When it comes to slow release, coatings typically just delay release. For example, to stop stomach acid affecting the 'payload' medicine they apply a gastric-resistant coating which has the effect of delaying release until it has passed beyond the stomach.
The fancier slow release mechanisms do genuinely release the payload more slowly. But it is not simple to create a tablet which releases its entire payload in, say, 6 or 8 hours. Which is the main aim of a slow release T3. Especially as it is passing through parts which have different chemical make-up - starting acidic, then going alkaline, etc. And any food having all sorts of complex interactions.
If any payload doesn't get released, it results in under-dosing. For some things that is possibly fine. For example, where the exact dose isn't so important and enough gets released to maintain a level high enough. Imagine a slow release paracetamol.
My own view is that slow release tablets are possibly a dead-end - with something like an insulin injector or a subcutaneous depot mechanism being more likely to work with the necessary precision.
Top science bit from helvella there. Have you been to Exipient World, Rod? excipientworld.org/ it's taken over from the beloved and missed ExipientFest!
But I have noticed lots of work on oral solutions - some of which have been tested for levothyroxine. Hopefully much better than current glycerol, etc., and possibly less expensive?
Thanks for explaining that - I did not realise the science was so complicated.

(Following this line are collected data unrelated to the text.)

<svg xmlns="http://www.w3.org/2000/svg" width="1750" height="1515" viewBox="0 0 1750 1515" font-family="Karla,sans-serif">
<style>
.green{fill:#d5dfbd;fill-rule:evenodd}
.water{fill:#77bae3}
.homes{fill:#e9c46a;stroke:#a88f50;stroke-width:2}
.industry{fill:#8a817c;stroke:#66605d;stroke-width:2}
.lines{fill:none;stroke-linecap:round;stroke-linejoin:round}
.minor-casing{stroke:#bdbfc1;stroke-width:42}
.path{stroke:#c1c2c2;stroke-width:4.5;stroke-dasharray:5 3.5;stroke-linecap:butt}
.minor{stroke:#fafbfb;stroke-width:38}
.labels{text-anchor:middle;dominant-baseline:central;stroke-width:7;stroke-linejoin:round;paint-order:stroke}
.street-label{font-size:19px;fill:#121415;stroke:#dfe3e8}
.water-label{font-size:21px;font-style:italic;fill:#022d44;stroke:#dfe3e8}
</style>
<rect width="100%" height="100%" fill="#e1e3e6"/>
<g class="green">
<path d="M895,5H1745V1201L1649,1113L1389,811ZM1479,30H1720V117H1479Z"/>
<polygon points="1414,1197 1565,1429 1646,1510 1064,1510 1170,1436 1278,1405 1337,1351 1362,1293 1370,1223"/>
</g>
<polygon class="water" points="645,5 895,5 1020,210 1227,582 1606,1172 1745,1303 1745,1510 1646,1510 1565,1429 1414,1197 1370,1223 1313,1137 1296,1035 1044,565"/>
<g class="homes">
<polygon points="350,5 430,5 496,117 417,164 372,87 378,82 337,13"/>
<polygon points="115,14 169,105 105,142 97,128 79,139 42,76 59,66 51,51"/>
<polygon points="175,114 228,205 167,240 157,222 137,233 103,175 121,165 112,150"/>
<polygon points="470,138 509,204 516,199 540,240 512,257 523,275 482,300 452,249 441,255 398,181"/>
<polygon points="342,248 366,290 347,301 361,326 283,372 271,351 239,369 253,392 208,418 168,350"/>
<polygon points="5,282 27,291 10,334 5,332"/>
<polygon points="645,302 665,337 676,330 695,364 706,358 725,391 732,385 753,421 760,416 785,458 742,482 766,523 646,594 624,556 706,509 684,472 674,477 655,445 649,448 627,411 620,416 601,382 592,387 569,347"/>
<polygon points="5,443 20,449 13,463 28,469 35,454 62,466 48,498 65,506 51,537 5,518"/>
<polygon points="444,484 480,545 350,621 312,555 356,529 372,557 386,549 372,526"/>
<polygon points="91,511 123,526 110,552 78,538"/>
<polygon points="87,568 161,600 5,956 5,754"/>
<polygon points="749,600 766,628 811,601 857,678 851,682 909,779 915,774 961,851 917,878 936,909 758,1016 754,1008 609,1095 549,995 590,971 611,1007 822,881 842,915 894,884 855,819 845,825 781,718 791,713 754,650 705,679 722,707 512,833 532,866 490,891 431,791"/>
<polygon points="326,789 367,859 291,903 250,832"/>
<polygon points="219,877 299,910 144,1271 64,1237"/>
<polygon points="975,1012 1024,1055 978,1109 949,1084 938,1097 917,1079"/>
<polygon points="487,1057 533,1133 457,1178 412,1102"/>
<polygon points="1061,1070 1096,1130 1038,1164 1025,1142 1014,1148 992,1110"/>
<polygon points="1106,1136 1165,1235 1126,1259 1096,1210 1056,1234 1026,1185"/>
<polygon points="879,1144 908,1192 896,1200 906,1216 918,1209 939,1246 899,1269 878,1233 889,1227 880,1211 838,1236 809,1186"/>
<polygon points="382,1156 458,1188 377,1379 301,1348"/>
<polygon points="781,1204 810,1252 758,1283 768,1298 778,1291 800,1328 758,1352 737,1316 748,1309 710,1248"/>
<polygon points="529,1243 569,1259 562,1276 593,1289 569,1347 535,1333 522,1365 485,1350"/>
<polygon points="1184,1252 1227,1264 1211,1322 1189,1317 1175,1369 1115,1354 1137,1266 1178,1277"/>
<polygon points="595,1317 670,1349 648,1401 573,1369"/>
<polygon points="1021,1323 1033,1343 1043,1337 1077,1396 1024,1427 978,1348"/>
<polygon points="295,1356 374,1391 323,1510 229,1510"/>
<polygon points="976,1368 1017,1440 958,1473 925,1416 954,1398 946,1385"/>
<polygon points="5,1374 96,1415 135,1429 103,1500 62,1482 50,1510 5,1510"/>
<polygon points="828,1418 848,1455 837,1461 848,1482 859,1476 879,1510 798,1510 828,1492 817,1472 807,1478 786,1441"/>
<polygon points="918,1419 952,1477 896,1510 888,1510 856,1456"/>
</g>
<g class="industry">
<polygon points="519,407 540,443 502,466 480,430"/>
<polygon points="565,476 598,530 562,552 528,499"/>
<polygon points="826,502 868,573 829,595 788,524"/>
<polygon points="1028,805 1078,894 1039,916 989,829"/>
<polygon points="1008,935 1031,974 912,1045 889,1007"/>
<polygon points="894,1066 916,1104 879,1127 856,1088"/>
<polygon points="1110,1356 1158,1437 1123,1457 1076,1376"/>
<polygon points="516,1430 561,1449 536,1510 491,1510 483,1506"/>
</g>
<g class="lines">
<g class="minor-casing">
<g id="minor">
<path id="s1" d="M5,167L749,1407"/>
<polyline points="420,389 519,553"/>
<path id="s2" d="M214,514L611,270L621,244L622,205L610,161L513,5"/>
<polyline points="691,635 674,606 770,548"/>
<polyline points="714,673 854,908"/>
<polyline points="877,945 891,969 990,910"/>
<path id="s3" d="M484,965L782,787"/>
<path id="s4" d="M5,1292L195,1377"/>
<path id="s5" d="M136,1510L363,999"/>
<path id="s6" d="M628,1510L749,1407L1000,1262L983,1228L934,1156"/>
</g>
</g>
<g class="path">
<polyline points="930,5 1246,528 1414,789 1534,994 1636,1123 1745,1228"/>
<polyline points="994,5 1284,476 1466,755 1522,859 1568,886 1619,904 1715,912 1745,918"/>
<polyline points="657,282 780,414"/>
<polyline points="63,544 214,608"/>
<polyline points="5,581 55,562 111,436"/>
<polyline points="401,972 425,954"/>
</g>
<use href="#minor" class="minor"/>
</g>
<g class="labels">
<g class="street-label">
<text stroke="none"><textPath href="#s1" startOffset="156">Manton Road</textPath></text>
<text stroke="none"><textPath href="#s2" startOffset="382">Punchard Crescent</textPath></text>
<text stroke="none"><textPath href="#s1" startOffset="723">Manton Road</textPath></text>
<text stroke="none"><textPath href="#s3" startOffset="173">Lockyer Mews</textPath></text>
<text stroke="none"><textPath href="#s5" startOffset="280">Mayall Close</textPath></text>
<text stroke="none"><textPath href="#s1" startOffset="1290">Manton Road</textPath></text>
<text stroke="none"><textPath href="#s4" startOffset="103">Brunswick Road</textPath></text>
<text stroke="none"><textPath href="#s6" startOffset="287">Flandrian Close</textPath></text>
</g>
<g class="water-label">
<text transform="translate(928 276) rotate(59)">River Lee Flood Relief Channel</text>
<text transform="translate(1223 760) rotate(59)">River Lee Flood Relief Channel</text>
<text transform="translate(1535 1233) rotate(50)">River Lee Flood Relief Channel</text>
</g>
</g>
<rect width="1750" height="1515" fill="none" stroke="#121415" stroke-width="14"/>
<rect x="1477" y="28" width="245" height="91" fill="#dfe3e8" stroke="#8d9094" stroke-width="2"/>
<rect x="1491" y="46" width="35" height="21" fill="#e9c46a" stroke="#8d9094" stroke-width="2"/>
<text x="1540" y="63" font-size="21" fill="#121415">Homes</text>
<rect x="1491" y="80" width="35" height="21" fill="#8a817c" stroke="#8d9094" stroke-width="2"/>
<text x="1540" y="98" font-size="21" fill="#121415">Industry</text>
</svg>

He kept saying it was dangerous to have all the T3 at once, but I put him off saying I split the tablets. If it is so dangerous, why not make tablets of say 2.5 and tell us to take them through the day... OK, I am being logical, I must stop that!
There was a long pause after I suggested that those with diabetes should just get a urine test. This shows sugar in the urine, but not the levels. I said you give a blood test to get the full picture, right? So why cannot those with Hashi's, sorry, sub clinical hyperthyrodism, get the full picture?

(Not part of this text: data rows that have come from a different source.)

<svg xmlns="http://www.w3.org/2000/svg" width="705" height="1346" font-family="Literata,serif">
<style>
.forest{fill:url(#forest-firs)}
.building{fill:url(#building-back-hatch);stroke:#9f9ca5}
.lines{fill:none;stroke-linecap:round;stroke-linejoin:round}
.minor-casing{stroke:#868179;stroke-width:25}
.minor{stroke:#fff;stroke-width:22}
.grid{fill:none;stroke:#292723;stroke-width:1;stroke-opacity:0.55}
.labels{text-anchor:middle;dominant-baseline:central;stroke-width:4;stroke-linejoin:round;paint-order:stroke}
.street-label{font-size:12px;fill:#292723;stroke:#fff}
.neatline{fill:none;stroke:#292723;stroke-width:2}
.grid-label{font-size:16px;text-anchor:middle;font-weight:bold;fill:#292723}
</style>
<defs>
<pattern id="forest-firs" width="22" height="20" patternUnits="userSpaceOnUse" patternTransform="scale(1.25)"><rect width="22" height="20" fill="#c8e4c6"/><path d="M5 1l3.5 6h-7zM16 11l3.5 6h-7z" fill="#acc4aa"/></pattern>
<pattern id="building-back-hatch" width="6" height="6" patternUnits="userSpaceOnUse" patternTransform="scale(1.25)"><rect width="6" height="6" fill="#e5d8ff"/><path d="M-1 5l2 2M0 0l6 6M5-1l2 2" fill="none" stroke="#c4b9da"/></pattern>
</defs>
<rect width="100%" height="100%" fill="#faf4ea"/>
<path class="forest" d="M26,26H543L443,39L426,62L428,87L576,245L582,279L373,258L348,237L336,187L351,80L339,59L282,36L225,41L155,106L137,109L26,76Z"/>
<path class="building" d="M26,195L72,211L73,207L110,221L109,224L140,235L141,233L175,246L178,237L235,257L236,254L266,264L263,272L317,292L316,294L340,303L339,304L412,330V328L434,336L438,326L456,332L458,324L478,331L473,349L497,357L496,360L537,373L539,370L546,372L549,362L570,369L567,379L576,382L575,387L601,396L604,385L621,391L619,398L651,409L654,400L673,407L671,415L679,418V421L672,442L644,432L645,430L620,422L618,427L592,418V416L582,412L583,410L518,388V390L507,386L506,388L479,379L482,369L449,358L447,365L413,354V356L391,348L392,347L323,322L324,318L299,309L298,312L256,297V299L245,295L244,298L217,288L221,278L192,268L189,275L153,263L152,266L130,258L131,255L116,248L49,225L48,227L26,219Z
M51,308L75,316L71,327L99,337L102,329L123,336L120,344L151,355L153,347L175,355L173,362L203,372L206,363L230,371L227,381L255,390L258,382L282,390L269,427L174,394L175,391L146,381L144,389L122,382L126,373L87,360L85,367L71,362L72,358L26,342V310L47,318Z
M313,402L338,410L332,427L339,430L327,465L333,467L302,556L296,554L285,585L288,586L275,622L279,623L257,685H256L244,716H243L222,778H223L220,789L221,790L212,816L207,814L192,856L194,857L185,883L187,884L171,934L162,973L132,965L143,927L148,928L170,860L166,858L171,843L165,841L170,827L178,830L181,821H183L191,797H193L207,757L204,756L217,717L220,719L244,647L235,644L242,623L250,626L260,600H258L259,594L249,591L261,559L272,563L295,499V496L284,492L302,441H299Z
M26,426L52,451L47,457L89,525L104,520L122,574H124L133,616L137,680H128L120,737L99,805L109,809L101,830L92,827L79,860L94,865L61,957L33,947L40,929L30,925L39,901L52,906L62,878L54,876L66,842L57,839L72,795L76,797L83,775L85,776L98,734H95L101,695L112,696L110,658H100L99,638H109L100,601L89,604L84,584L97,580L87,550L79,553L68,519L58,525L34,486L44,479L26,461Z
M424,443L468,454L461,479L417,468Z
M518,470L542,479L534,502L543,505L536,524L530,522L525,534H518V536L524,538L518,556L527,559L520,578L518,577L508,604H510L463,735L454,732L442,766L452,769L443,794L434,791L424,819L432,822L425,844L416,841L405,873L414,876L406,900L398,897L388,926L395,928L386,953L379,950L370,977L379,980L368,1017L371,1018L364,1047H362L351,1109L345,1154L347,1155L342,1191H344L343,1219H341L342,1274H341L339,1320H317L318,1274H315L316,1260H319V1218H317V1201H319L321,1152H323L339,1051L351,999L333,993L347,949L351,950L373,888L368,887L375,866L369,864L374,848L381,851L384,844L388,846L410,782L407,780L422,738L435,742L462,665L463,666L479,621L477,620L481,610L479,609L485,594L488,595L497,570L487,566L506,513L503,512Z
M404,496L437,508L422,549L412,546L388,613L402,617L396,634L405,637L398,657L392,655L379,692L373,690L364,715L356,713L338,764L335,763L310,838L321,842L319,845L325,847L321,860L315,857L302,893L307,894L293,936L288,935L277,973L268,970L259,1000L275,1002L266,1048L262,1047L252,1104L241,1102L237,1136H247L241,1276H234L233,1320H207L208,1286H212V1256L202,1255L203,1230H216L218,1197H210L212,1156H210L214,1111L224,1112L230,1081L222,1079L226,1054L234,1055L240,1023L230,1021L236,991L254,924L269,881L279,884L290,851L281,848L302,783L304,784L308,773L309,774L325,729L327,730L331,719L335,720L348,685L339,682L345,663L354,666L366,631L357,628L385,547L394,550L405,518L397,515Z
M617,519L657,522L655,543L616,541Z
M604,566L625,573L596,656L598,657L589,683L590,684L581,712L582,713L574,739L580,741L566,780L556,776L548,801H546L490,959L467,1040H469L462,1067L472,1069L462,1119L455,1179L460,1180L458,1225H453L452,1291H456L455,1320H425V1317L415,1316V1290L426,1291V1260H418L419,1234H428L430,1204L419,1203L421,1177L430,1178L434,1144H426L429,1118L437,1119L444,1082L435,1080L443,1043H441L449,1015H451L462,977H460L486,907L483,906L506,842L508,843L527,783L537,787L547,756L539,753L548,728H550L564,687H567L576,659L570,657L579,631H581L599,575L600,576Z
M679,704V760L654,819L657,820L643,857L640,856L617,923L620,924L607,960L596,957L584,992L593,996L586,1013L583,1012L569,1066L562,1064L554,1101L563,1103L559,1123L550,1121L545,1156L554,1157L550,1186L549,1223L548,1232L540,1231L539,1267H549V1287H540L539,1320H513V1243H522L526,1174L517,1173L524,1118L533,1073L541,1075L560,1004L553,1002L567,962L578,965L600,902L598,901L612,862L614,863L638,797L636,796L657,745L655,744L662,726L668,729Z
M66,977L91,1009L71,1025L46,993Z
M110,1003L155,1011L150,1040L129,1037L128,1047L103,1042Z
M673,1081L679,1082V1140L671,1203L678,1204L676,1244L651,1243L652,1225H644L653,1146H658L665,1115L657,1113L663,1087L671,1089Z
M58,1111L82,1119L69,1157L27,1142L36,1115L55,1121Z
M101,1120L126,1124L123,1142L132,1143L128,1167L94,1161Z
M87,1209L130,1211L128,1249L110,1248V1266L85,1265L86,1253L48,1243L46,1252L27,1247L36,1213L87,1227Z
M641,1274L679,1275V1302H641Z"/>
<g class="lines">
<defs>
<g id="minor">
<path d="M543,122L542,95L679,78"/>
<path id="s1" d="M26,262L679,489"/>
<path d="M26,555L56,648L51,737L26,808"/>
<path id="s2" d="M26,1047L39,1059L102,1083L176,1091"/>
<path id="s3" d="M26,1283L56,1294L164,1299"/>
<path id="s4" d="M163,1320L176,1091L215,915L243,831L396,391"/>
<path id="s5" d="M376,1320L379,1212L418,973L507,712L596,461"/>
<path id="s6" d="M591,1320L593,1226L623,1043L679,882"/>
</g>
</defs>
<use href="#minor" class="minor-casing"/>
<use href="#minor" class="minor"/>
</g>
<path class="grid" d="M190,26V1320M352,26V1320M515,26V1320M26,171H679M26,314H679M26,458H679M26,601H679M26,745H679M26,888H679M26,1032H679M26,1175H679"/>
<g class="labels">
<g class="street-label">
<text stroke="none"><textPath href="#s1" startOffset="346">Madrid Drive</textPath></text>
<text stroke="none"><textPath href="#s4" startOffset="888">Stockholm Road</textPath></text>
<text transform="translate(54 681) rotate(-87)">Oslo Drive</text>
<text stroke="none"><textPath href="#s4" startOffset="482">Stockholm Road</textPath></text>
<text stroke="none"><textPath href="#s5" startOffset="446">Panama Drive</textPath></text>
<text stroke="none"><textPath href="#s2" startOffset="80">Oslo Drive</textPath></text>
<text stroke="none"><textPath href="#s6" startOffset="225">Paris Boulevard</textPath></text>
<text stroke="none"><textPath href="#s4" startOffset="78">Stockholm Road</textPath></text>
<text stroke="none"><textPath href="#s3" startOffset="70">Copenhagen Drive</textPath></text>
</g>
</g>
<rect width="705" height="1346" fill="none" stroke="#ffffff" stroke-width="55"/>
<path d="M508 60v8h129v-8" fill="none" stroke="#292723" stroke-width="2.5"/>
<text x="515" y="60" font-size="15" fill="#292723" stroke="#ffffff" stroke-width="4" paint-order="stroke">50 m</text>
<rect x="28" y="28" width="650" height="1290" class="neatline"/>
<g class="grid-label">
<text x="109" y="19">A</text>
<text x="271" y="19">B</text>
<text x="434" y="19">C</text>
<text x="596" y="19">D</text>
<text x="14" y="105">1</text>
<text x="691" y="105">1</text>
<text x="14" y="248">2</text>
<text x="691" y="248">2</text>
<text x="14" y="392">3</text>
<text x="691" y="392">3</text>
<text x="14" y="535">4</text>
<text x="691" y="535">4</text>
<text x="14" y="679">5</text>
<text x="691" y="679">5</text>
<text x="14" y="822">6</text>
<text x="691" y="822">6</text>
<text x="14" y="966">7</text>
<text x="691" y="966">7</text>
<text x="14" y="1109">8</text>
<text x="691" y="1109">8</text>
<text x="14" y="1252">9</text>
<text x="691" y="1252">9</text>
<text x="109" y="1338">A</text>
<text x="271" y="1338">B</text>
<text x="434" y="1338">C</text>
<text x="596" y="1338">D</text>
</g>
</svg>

From reading how individuals react to T3, I am convinced that there are (at least) two groups. The ones who seem best off taking it all at once, and those who cannot tolerate it all at once.
Imagine your dose is just enough to provide one molecule for each cell.
If you take it in one go, and each cell picks up only one molecule, all is well with a single dose. But if each cell picks up as many molecules as it can, then some will get many molecules and effectively over-dose - and some none.
I hope it's obvious that is just a mental picture - not any sort of reality!